Tirthankar Das, Technical & Derivative Analyst, Retail, Ashika Stock Broking
"Power sector seems to have been resilient in recent ambiguity in the market and is seen outperforming the broader market. Within that space, the two stocks Adani Power and Tata Power stand apart with a favourable risk reward proposition at the current juncture. However, on a comparative basis, Tata Power seems to be the preferred pick as the former is trading in overbought price region and probability remains of a minor profit booking at higher levels. On the technical front, both stocks are trading decisively above all crucial short-term and long-term averages thus defining that the broader trend in the stock is positive and wiser approach would be to enter on decline.
On the oscillator front, the weekly RSI recently has generated a buy signal in both scrips but Tata Power seems to be growing stronger as it is trading above the 50 level mark while the former is on a declining trend from overbought price region. Interesting to note that the presence of Class A divergence in Adani Power becomes susceptible to topping out.
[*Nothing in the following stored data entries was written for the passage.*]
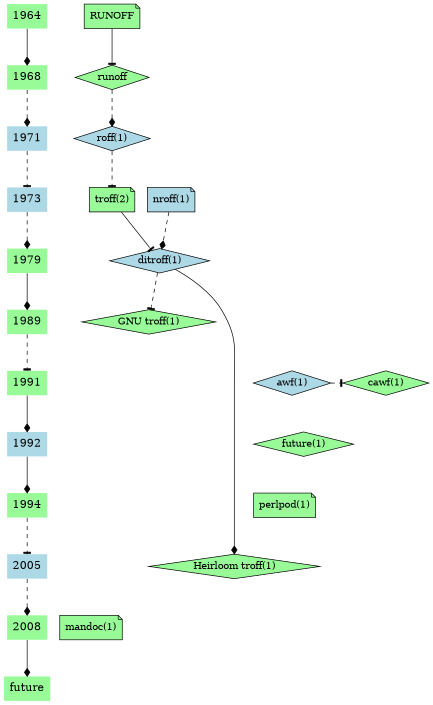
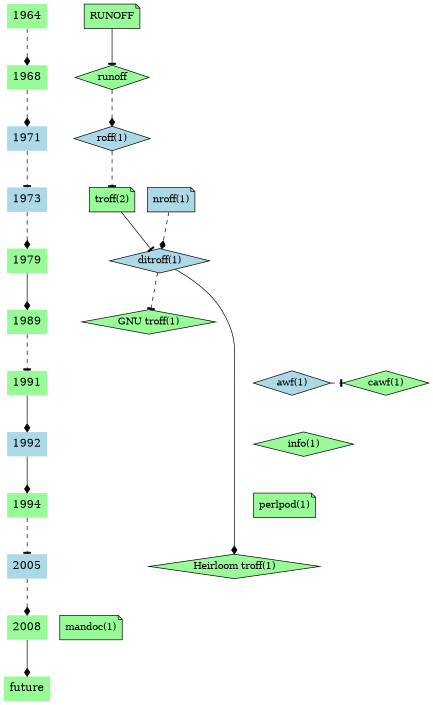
  digraph {
    ranksep=.75
    node [fillcolor=palegreen shape=plaintext style=filled]
    edge [arrowhead=diamond style=dashed]
    1964 [fontsize=16]
    1968 [fontsize=16]
    1971 [fillcolor=lightblue fontsize=16]
    1973 [fillcolor=lightblue fontsize=16]
    1979 [fontsize=16]
    1989 [fontsize=16]
    1991 [fontsize=16]
    1992 [fillcolor=lightblue fontsize=16]
    1994 [fontsize=16]
    2005 [fillcolor=lightblue fontsize=16]
    2008 [fontsize=16]
    future [fontsize=16]
    n13 [label=RUNOFF shape=note]
    n14 [label=runoff shape=diamond]
    n15 [fillcolor=lightblue label="roff(1)" shape=diamond]
    n16 [label="troff(2)" shape=note]
    "nroff(1)" [fillcolor=lightblue shape=note]
    n18 [fillcolor=lightblue label="ditroff(1)" shape=diamond]
    n19 [label="GNU troff(1)" shape=diamond]
    n20 [fillcolor=lightblue label="awf(1)" shape=diamond]
    n21 [label="cawf(1)" shape=diamond]
-   n22 [label="future(1)" shape=diamond]
+   n22 [label="info(1)" shape=diamond]
    n23 [label="perlpod(1)" shape=note]
    n24 [label="Heirloom troff(1)" shape=diamond]
    n25 [label="mandoc(1)" shape=note]
    subgraph sub_1 {
      1964
      1968
      1971
      1973
      1979
      1989
      1991
      1992
      1994
      2005
      2008
      future
    }
    subgraph sub_2 {
      rank=same
      1964
      n13
    }
    subgraph sub_3 {
      rank=same
      1968
      n14
    }
    subgraph sub_4 {
      rank=same
      1971
      n15
    }
    subgraph sub_5 {
      rank=same
      1973
      n16
      "nroff(1)"
    }
    subgraph sub_6 {
      rank=same
      1979
      n18
    }
    subgraph sub_7 {
      rank=same
      1989
      n19
    }
    subgraph sub_8 {
      rank=same
      1991
      n20
      n21
    }
    subgraph sub_9 {
      rank=same
      1992
      n22
    }
    subgraph sub_10 {
      rank=same
      1994
      n23
    }
    subgraph sub_11 {
      rank=same
      2005
      n24
    }
    subgraph sub_12 {
      rank=same
      2008
      n25
    }
-   1964 -> 1968 [style=solid]
+   1964 -> 1968
    1968 -> 1971
    1971 -> 1973 [arrowhead=tee]
    1973 -> 1979
    1979 -> 1989 [style=solid]
    1989 -> 1991 [arrowhead=tee]
    1991 -> 1992 [style=solid]
    1992 -> 1994 [style=solid]
    1994 -> 2005 [arrowhead=tee]
    2005 -> 2008
    2008 -> future [style=solid]
    n13 -> n14 [arrowhead=tee style=solid]
    n14 -> n15
    n15 -> n16 [arrowhead=tee]
    n16 -> n18 [arrowhead=tee style=solid]
    "nroff(1)" -> n18
    n18 -> n19 [arrowhead=tee]
    n18 -> n24 [style=solid]
    n20 -> n21 [arrowhead=tee]
  }
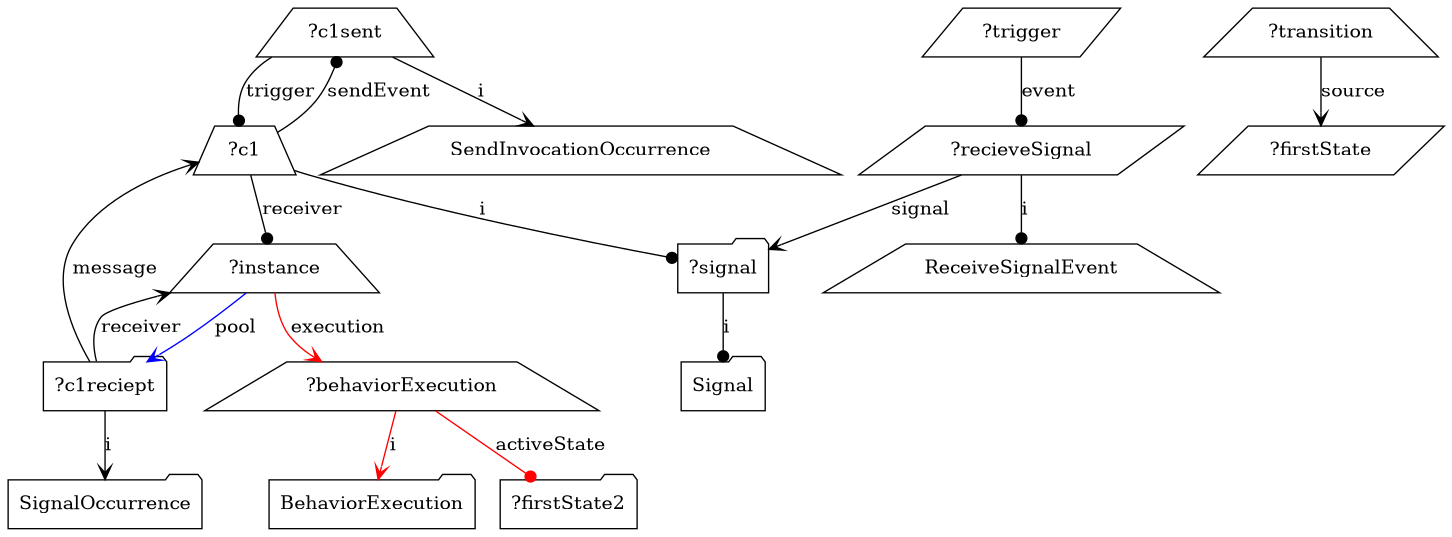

The same inference can be drawn from weekly MACD as well, where Adani Power is presently trading in overbought region while Tata Power witnessed fresh buy crossover trading above the zero-level line offering fresh entry opportunity.
The volume trend has shown an accumulation in Tata Power for the past few months thus indicating an increased enthusiasm to push prices higher while the latter lacks volume participation.
Hence, it can be expected that the Tata Power to witness a strong up move and head towards Rs 270- Rs 275 in the near term as it is the 78.2% retracement of the CY22 decline ( Rs 298-190)."
Ravi Singh, vice president and head of research, Share India
"Adani Power has a higher revenue growth and operating margin than Tata Power, indicating operational efficiency. Even during the economic downturn, the company's volumes were not impacted much. However, Tata Power has lower leverage ratios than Adani Power, indicating a strong credit profile. The EBITDA margin for Adani Power in the financial year 2022 was 35.3 per cent against 19.1 per cent of Tata Power making the former more profitable. Adani Power offers a better return measuring both on fundamental and technical parameters compared to Tata Power. Adani Power may deliver a target of Rs 480 and Tata Power of Rs 265 this year."